- **INPUT RECORDS**
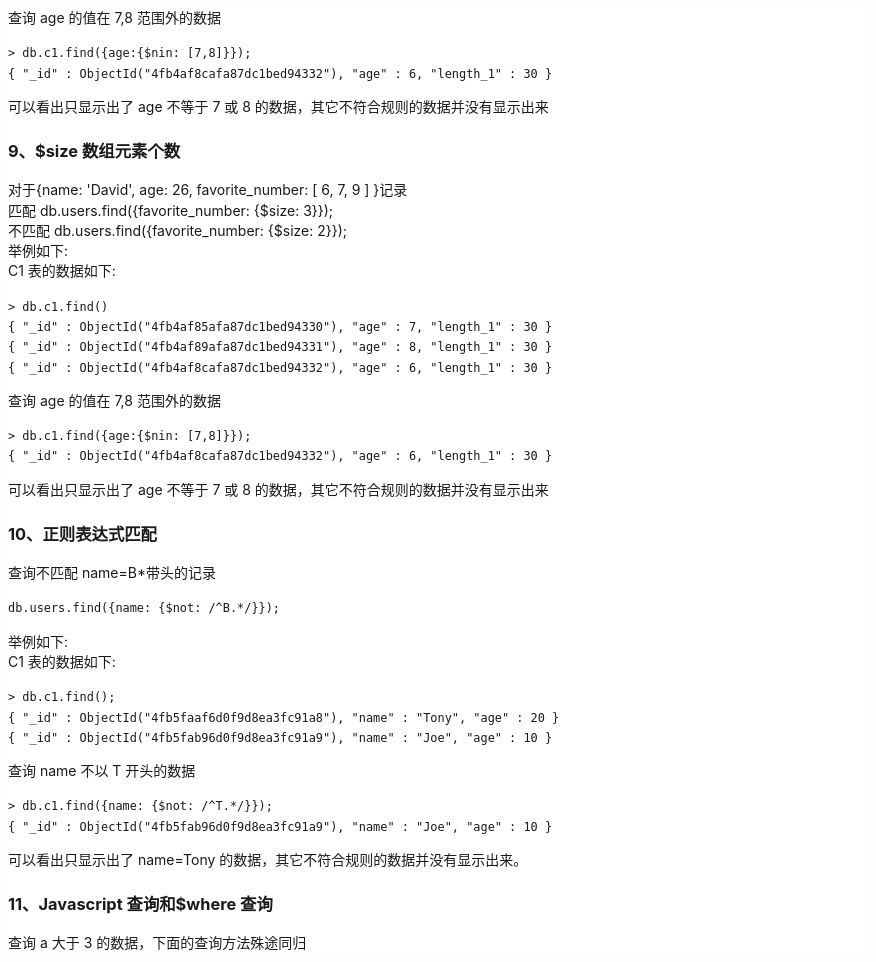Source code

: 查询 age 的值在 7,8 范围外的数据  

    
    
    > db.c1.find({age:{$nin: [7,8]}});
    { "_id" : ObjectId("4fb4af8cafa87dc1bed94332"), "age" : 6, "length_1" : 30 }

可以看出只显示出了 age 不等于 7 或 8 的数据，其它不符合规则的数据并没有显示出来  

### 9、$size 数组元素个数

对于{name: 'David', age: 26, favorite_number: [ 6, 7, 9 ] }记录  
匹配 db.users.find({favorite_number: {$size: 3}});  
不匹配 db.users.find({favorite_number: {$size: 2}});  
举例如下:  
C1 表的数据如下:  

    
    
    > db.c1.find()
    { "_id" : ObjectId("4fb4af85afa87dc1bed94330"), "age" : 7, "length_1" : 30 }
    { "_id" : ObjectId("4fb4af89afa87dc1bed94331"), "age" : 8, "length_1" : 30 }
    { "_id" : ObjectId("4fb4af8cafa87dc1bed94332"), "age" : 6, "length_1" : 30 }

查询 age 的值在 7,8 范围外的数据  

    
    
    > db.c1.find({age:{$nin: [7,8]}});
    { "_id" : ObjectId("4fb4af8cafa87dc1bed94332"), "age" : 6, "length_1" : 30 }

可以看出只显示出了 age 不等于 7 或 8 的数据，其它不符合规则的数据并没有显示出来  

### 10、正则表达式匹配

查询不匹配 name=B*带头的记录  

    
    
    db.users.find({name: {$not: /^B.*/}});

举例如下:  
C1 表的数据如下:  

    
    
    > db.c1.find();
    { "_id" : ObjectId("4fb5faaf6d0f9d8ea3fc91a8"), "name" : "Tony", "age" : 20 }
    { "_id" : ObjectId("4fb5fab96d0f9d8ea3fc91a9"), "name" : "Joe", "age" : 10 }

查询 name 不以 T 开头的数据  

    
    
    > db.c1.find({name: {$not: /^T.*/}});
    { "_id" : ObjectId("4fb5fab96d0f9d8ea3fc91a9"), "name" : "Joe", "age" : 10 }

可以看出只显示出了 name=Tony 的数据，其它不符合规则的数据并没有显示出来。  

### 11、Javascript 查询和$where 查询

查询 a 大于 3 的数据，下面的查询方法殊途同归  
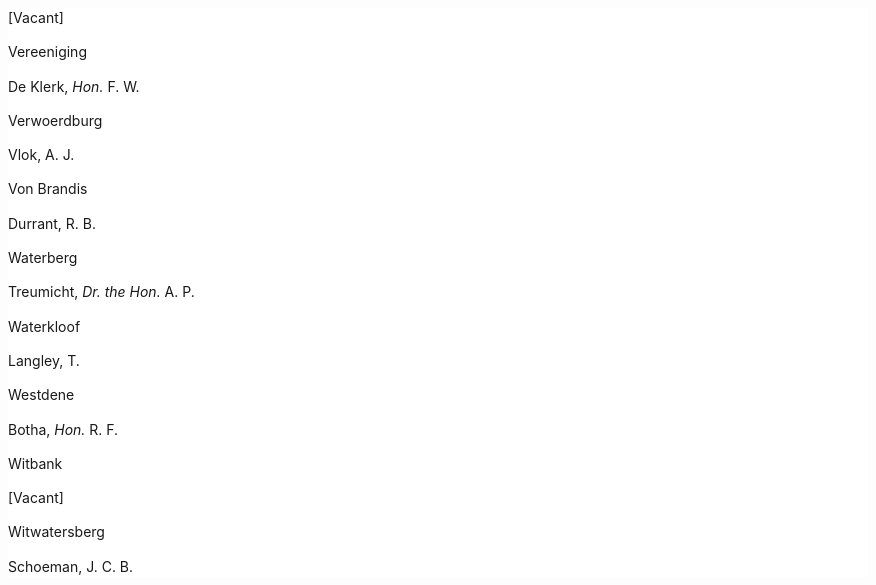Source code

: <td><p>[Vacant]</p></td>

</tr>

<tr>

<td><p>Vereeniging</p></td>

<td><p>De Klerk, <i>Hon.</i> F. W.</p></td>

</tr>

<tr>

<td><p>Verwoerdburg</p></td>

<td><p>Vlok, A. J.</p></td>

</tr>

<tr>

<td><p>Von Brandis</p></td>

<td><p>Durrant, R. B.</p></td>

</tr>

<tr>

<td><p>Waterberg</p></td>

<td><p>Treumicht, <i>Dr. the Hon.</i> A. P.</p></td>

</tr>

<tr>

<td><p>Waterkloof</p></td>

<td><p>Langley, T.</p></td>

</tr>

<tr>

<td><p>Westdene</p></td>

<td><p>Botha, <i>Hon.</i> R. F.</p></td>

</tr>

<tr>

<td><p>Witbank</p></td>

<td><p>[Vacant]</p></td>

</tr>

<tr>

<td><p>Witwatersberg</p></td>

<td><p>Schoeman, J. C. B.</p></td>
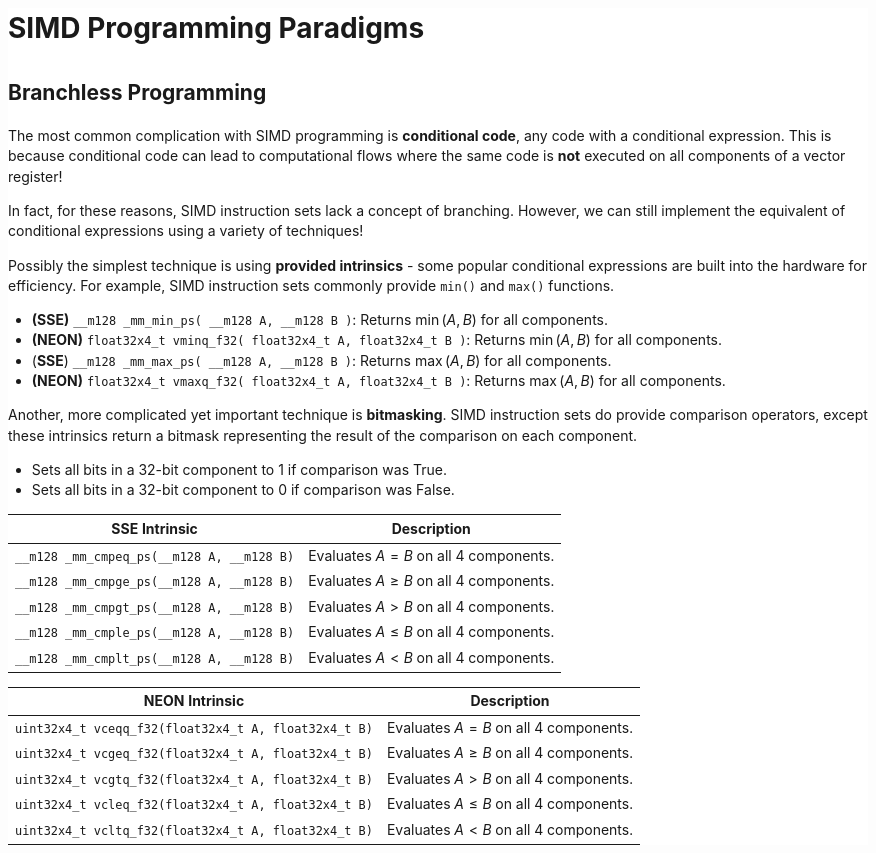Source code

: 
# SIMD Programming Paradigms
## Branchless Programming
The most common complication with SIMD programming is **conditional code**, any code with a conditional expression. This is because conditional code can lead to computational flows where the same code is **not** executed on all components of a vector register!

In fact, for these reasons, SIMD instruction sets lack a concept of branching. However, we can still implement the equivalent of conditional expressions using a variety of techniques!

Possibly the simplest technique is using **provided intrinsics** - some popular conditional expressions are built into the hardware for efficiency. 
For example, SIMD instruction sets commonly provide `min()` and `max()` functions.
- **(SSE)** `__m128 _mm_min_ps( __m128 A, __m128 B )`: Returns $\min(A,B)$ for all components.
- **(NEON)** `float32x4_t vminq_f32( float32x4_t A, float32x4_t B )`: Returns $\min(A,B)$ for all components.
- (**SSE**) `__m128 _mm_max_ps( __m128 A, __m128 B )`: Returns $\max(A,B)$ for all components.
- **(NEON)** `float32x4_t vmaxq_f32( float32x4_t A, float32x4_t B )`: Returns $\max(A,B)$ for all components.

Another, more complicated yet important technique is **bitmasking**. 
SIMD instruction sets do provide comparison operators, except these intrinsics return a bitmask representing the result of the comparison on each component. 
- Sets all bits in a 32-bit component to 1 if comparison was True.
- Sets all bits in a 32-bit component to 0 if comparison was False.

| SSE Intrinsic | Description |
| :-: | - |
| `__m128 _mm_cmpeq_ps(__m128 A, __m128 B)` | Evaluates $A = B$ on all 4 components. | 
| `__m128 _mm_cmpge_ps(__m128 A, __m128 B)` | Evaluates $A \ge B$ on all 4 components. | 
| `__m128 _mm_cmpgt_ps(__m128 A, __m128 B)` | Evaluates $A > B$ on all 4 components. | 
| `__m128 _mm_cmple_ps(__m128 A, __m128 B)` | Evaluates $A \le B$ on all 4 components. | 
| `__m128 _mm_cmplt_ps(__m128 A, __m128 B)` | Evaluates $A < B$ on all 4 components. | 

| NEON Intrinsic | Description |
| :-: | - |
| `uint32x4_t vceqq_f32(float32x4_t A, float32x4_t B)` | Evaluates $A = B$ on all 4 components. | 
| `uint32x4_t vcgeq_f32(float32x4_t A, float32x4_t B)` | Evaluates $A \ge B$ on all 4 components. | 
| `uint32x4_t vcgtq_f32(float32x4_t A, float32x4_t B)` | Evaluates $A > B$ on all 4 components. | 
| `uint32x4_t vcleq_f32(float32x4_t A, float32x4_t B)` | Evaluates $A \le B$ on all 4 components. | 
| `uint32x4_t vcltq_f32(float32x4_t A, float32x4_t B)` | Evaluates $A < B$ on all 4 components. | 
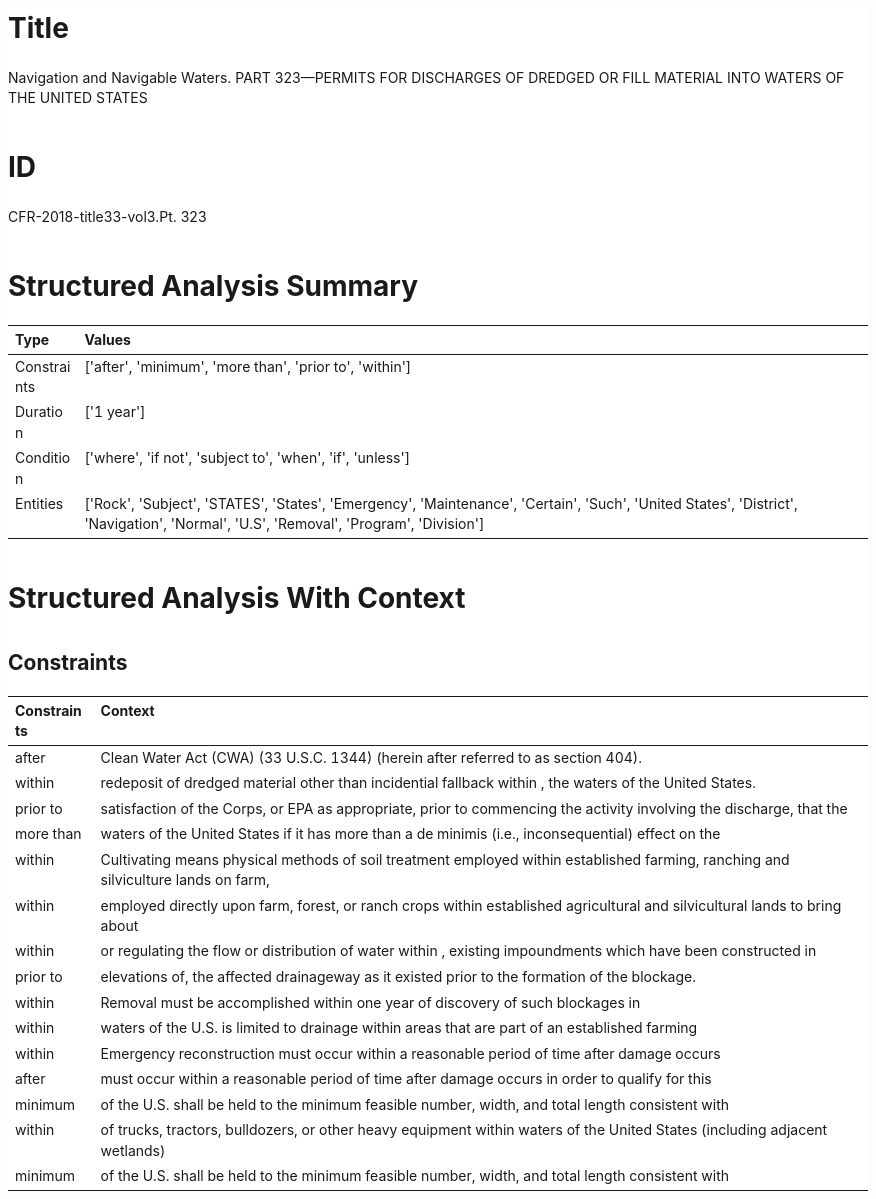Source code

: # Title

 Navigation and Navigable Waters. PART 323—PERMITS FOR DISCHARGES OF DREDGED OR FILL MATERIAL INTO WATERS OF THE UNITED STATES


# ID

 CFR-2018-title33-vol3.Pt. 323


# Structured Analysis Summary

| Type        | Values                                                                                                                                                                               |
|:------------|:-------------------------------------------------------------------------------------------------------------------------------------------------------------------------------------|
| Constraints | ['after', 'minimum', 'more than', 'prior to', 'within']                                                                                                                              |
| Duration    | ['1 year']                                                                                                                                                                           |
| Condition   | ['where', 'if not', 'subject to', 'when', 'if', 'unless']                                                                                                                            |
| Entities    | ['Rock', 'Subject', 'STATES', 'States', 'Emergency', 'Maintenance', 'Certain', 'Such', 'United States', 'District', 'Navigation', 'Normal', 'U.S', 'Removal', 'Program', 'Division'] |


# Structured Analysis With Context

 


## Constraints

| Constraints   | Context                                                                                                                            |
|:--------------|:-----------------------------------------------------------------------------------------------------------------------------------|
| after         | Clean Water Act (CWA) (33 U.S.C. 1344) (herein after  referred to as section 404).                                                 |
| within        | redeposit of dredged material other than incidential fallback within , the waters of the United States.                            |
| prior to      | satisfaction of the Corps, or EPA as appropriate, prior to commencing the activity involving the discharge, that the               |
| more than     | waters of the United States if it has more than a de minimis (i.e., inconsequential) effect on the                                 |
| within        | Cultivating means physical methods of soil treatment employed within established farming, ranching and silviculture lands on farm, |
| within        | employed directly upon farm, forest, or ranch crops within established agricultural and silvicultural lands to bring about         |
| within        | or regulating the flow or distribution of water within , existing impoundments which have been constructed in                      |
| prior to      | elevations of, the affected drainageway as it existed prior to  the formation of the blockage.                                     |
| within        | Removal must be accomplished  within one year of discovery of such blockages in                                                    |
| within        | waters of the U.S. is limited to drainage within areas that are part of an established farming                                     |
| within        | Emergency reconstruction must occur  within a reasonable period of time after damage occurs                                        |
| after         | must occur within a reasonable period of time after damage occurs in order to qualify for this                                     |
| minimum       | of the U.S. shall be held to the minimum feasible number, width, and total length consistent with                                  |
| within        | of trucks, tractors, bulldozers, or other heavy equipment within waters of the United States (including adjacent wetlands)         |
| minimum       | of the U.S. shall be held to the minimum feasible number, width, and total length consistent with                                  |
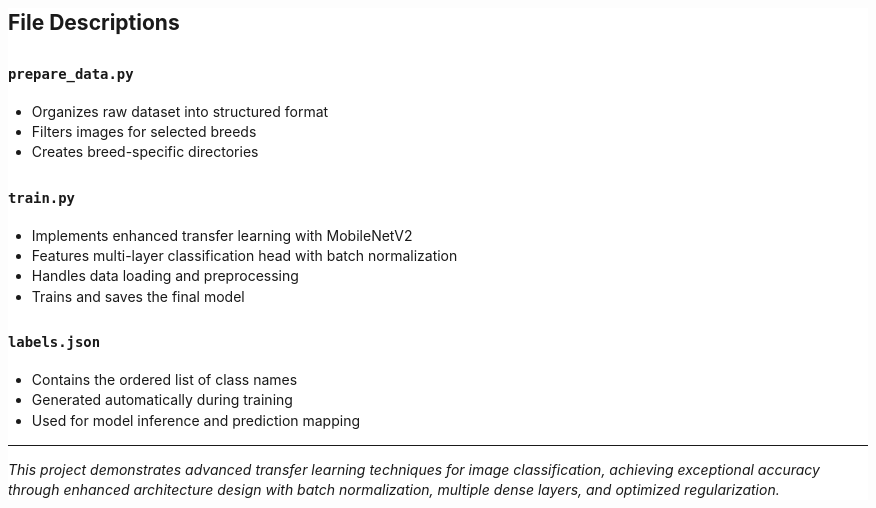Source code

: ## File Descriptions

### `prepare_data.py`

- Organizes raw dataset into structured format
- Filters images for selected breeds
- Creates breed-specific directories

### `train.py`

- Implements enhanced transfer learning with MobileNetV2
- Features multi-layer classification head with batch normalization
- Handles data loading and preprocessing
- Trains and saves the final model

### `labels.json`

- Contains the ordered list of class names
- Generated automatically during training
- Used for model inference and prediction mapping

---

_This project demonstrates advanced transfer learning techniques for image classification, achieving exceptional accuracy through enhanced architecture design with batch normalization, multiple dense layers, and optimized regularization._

- **EXERCISE PROMPT**
Output only the lines above from the one containing "<td><p>Westdene</p></td>" to the one containing "## Branchless Programming", both included, exactly as written and with no pictures.

- **RESULT OF THE EXERCISE**
<td><p>Westdene</p></td>

<td><p>Botha, <i>Hon.</i> R. F.</p></td>

</tr>

<tr>

<td><p>Witbank</p></td>

<td><p>[Vacant]</p></td>

</tr>

<tr>

<td><p>Witwatersberg</p></td>

<td><p>Schoeman, J. C. B.</p></td>
Source code

: 
# SIMD Programming Paradigms
## Branchless Programming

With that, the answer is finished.